Reproduce the material below word for word, omitting the pictures.

* Given material:
====================

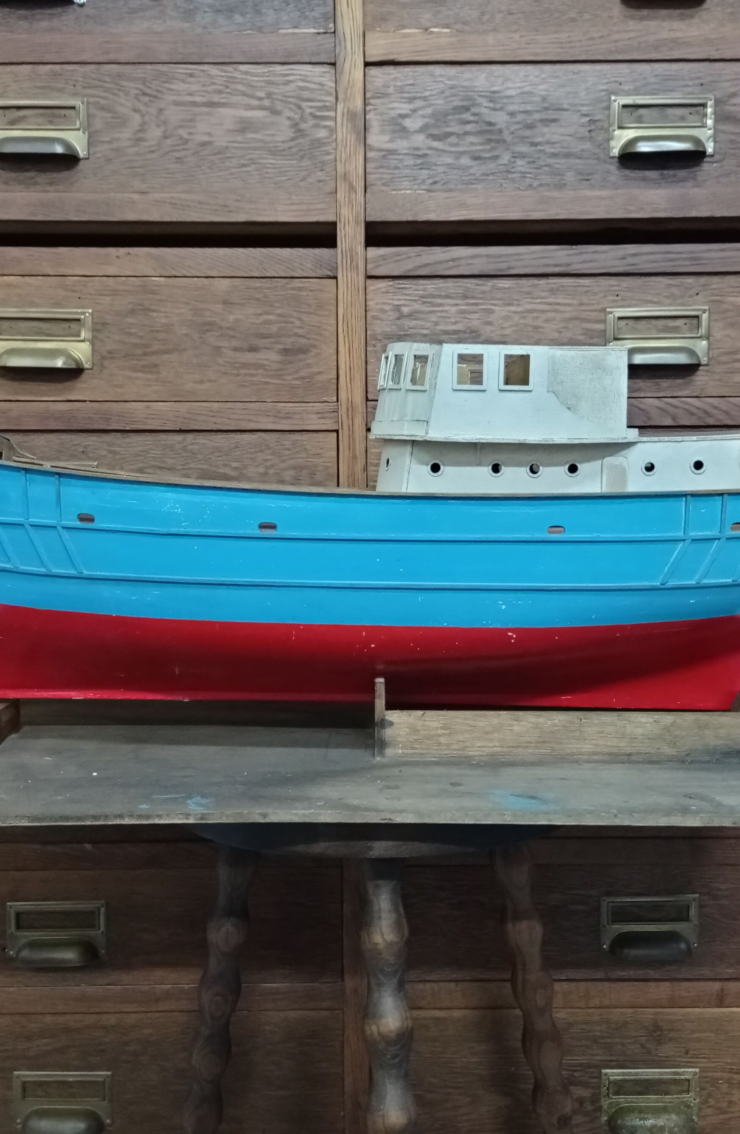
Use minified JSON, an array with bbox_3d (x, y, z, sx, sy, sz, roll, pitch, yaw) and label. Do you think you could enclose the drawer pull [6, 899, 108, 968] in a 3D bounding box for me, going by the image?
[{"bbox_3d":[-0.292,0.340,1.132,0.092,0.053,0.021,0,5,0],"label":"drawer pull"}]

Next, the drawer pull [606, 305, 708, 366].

====================

* Solution:
Use minified JSON, an array with bbox_3d (x, y, z, sx, sy, sz, roll, pitch, yaw) and label. Do you think you could enclose the drawer pull [6, 899, 108, 968] in a 3D bounding box for me, going by the image?
[{"bbox_3d":[-0.292,0.340,1.132,0.092,0.053,0.021,0,5,0],"label":"drawer pull"}]

Next, the drawer pull [606, 305, 708, 366].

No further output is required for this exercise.